## Collected data entries
• • • • •

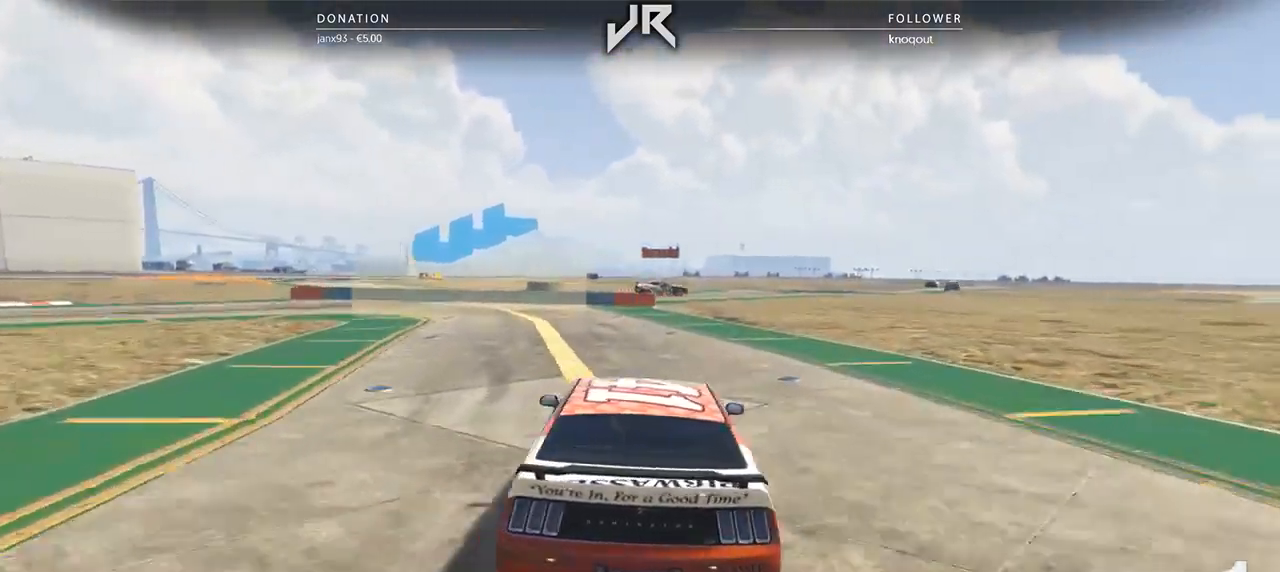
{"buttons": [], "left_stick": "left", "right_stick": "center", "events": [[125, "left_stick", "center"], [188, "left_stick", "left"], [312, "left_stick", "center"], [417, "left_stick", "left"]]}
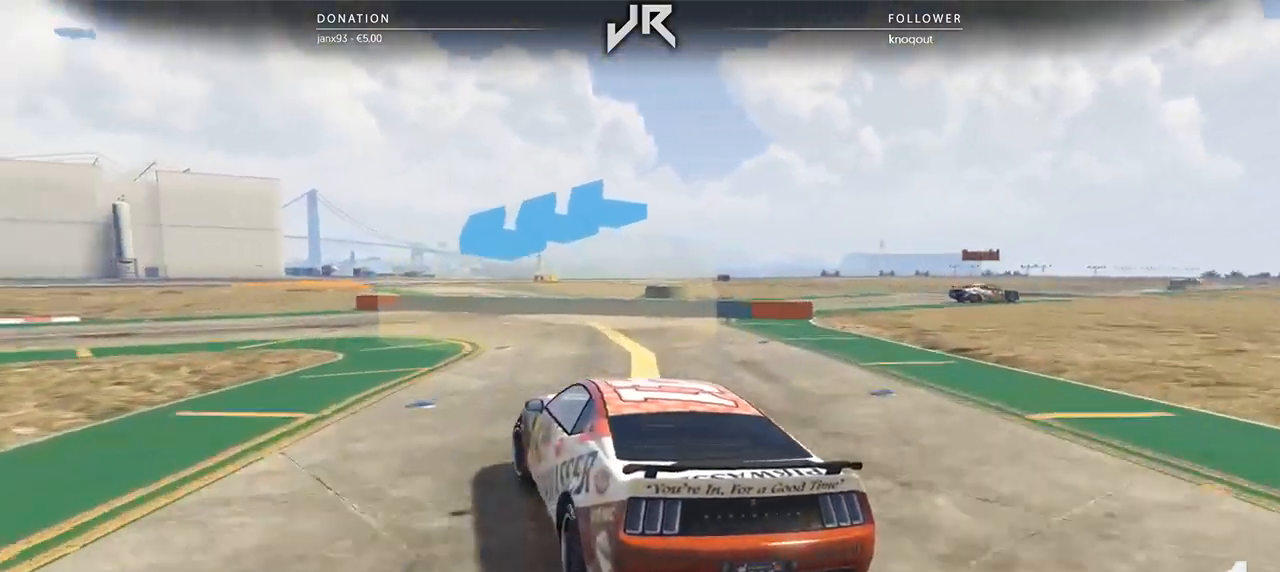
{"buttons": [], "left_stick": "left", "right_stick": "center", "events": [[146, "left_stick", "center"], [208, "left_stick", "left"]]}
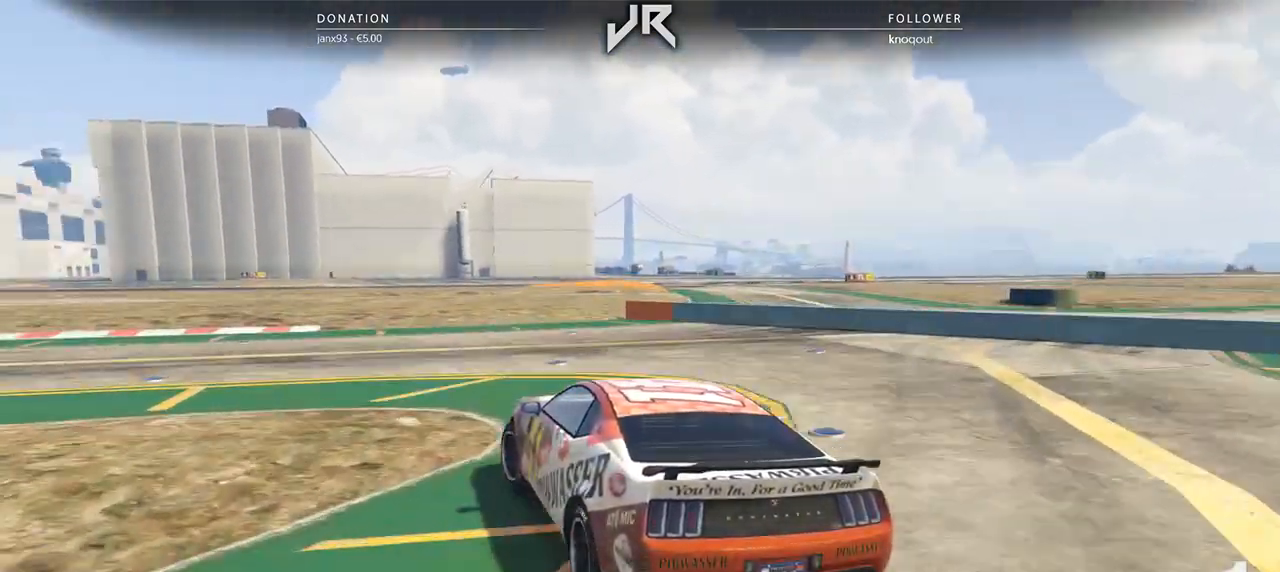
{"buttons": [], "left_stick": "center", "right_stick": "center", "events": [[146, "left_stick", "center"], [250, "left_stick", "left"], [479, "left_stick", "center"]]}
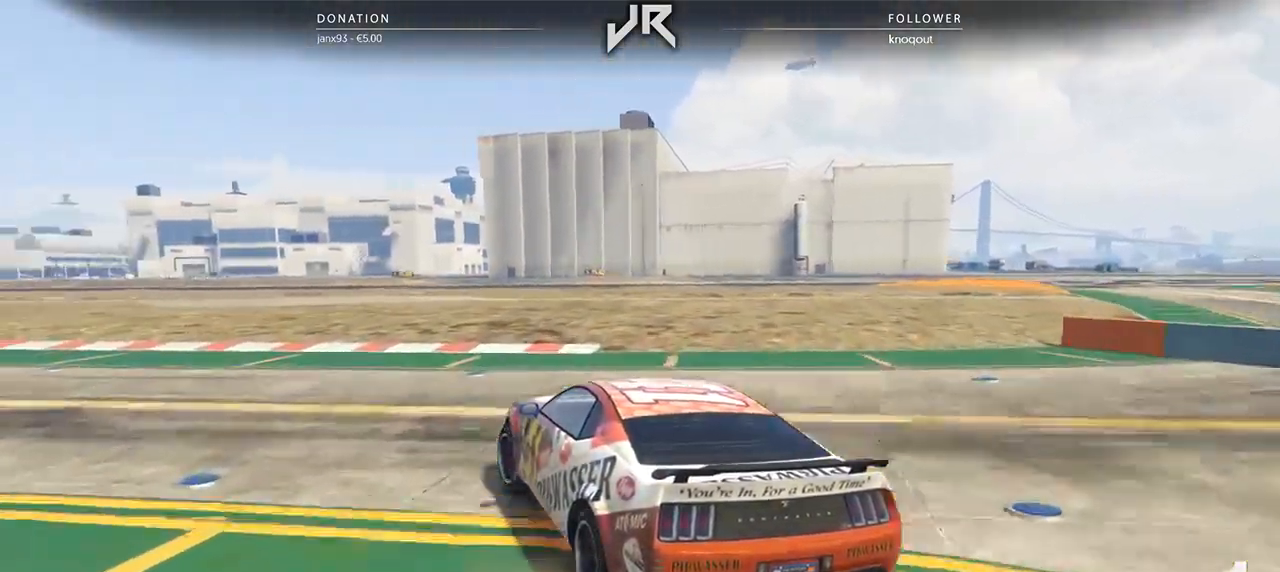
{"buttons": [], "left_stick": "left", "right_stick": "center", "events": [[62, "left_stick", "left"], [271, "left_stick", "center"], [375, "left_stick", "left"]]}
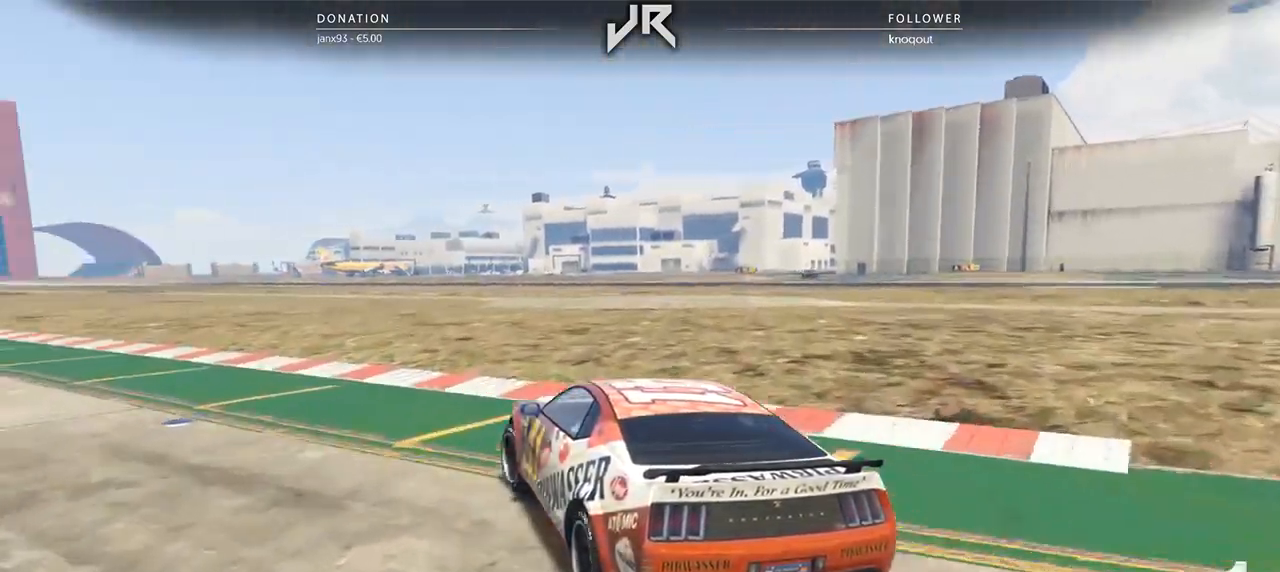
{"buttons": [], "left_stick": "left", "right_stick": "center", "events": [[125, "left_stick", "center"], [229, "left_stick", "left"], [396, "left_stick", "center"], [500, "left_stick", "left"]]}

• • • • •

All of the entries must be reproduced exactly, apart from the pictures, which are to be dropped.

## Reply
{"buttons": [], "left_stick": "left", "right_stick": "center", "events": [[125, "left_stick", "center"], [188, "left_stick", "left"], [312, "left_stick", "center"], [417, "left_stick", "left"]]}
{"buttons": [], "left_stick": "left", "right_stick": "center", "events": [[146, "left_stick", "center"], [208, "left_stick", "left"]]}
{"buttons": [], "left_stick": "center", "right_stick": "center", "events": [[146, "left_stick", "center"], [250, "left_stick", "left"], [479, "left_stick", "center"]]}
{"buttons": [], "left_stick": "left", "right_stick": "center", "events": [[62, "left_stick", "left"], [271, "left_stick", "center"], [375, "left_stick", "left"]]}
{"buttons": [], "left_stick": "left", "right_stick": "center", "events": [[125, "left_stick", "center"], [229, "left_stick", "left"], [396, "left_stick", "center"], [500, "left_stick", "left"]]}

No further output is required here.